## Exercise instructions:
Here are the records. Write out exactly the lines between the one holding "entre Argentina y el FMI A pesar de" and the one holding "creación. Pero las", inclusive.

Data excerpts:
Start of Block

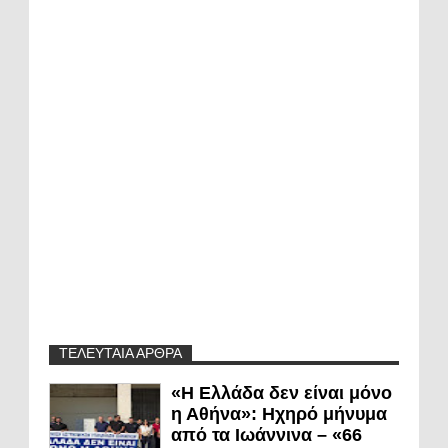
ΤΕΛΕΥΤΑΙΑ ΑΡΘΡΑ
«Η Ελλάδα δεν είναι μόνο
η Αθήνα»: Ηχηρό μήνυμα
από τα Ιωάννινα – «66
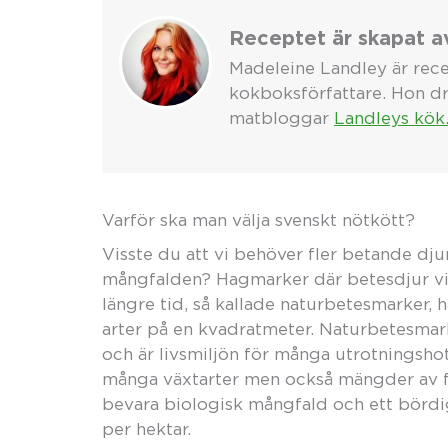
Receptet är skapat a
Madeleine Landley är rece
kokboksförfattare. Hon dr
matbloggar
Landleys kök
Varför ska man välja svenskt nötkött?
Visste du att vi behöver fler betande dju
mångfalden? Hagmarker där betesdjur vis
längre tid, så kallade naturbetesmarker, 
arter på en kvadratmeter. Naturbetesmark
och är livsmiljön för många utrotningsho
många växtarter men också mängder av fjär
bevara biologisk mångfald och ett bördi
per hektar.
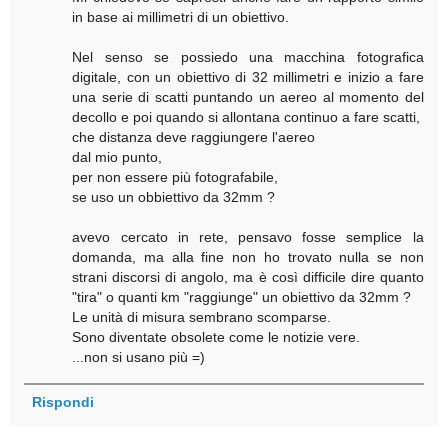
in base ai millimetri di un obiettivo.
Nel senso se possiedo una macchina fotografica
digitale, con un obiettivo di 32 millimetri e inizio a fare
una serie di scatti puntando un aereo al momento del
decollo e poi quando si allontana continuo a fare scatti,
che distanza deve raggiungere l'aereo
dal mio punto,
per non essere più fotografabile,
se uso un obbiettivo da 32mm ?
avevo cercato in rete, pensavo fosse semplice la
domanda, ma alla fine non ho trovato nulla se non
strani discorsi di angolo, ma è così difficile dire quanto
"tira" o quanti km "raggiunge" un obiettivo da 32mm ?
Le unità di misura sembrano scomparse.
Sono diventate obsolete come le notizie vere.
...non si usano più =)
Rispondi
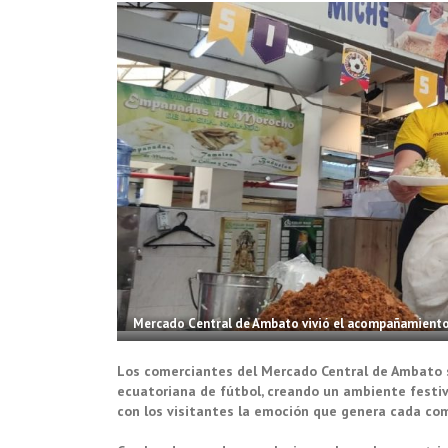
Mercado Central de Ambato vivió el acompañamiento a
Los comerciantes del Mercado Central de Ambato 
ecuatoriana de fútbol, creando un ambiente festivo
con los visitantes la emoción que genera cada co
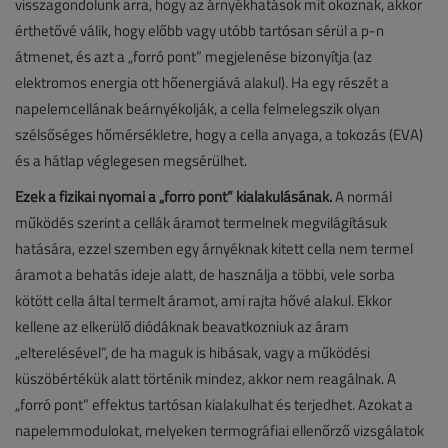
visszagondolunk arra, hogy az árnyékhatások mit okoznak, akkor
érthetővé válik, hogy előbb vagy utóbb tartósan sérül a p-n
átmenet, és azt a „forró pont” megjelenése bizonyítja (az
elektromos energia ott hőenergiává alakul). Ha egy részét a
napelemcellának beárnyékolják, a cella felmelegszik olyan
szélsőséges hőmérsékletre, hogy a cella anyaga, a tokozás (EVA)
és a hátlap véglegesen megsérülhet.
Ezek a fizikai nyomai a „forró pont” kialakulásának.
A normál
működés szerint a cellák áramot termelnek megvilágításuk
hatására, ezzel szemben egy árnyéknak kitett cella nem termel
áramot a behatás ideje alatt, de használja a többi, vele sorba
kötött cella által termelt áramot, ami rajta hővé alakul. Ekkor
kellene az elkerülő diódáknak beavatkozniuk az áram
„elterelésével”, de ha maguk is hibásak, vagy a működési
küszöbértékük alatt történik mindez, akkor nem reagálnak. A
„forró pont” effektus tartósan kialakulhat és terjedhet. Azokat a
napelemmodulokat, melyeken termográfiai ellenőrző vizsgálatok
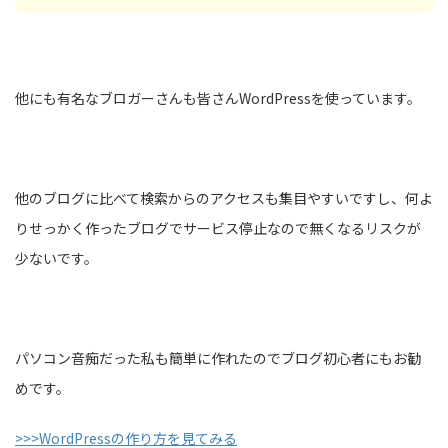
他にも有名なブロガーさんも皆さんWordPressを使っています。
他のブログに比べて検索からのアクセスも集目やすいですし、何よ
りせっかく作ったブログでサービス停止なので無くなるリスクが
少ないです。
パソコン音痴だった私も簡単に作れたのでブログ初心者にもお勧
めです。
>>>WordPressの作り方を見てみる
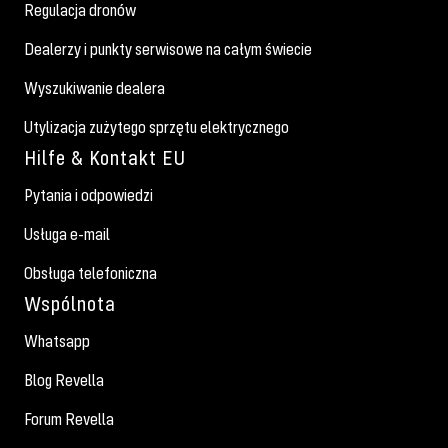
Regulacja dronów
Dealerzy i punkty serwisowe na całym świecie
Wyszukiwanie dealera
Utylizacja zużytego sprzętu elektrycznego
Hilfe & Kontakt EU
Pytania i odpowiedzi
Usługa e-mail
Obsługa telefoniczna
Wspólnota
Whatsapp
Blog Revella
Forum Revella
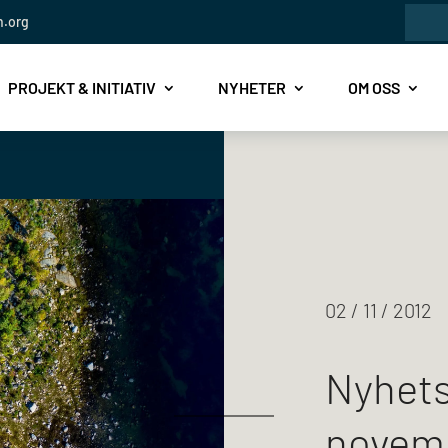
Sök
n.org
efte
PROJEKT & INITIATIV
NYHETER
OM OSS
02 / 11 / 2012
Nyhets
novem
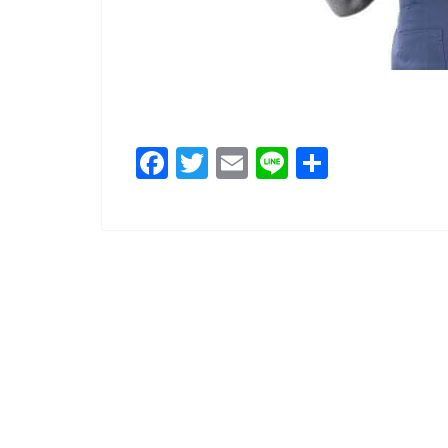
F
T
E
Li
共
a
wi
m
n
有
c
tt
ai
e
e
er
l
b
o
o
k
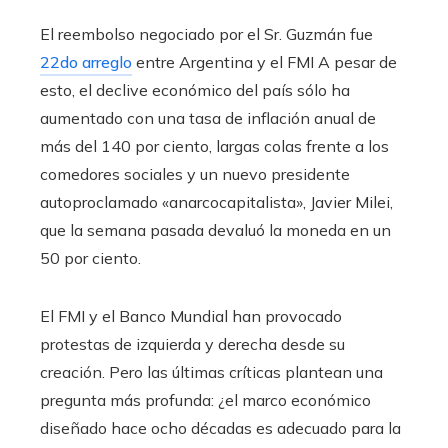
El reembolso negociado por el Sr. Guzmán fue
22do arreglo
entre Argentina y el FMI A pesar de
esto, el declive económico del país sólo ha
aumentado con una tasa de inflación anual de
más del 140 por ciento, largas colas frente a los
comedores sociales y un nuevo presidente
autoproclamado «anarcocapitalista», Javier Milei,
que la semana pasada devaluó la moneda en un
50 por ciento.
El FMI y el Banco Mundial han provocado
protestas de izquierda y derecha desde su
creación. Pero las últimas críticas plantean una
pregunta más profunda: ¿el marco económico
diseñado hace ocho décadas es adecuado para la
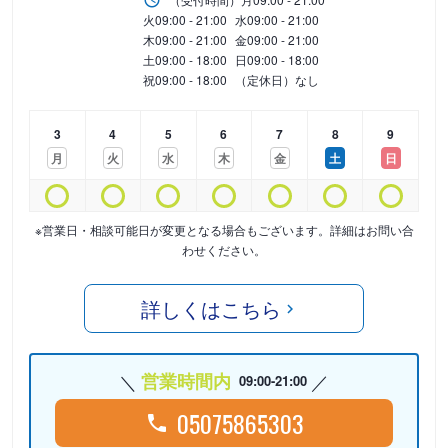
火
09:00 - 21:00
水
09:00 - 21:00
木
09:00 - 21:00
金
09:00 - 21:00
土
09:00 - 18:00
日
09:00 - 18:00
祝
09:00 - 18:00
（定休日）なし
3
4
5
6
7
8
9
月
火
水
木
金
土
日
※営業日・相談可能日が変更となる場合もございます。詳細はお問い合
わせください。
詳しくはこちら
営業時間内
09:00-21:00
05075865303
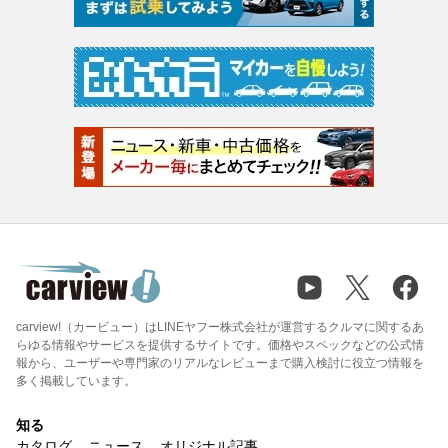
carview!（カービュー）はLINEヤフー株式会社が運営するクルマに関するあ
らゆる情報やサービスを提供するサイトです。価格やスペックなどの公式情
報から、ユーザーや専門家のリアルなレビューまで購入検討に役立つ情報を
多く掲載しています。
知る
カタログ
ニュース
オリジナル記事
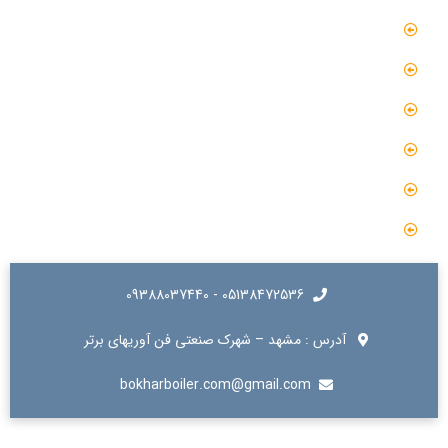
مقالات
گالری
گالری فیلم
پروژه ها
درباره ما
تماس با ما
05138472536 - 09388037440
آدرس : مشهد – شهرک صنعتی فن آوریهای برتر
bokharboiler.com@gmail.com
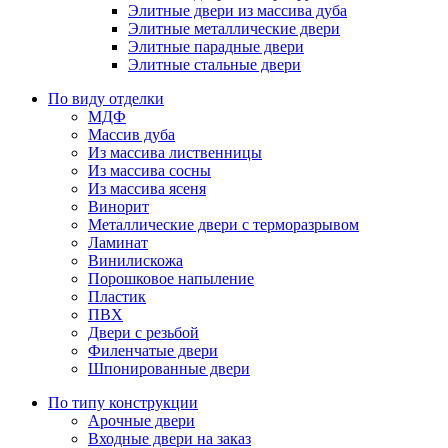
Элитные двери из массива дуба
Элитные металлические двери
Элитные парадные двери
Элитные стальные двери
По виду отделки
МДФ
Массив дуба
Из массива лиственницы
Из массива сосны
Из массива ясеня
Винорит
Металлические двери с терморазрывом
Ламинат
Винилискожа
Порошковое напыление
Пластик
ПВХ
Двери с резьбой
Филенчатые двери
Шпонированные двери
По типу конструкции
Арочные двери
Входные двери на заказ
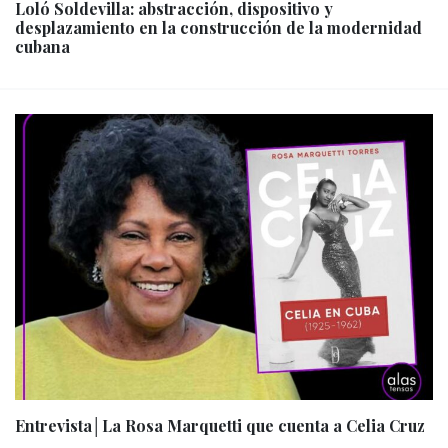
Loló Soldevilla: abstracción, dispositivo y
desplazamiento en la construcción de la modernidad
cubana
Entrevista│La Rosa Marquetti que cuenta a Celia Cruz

End of Block

## Response to this exercise:
entre Argentina y el FMI A pesar de
esto, el declive económico del país sólo ha
aumentado con una tasa de inflación anual de
más del 140 por ciento, largas colas frente a los
comedores sociales y un nuevo presidente
autoproclamado «anarcocapitalista», Javier Milei,
que la semana pasada devaluó la moneda en un
50 por ciento.
El FMI y el Banco Mundial han provocado
protestas de izquierda y derecha desde su
creación. Pero las últimas críticas plantean una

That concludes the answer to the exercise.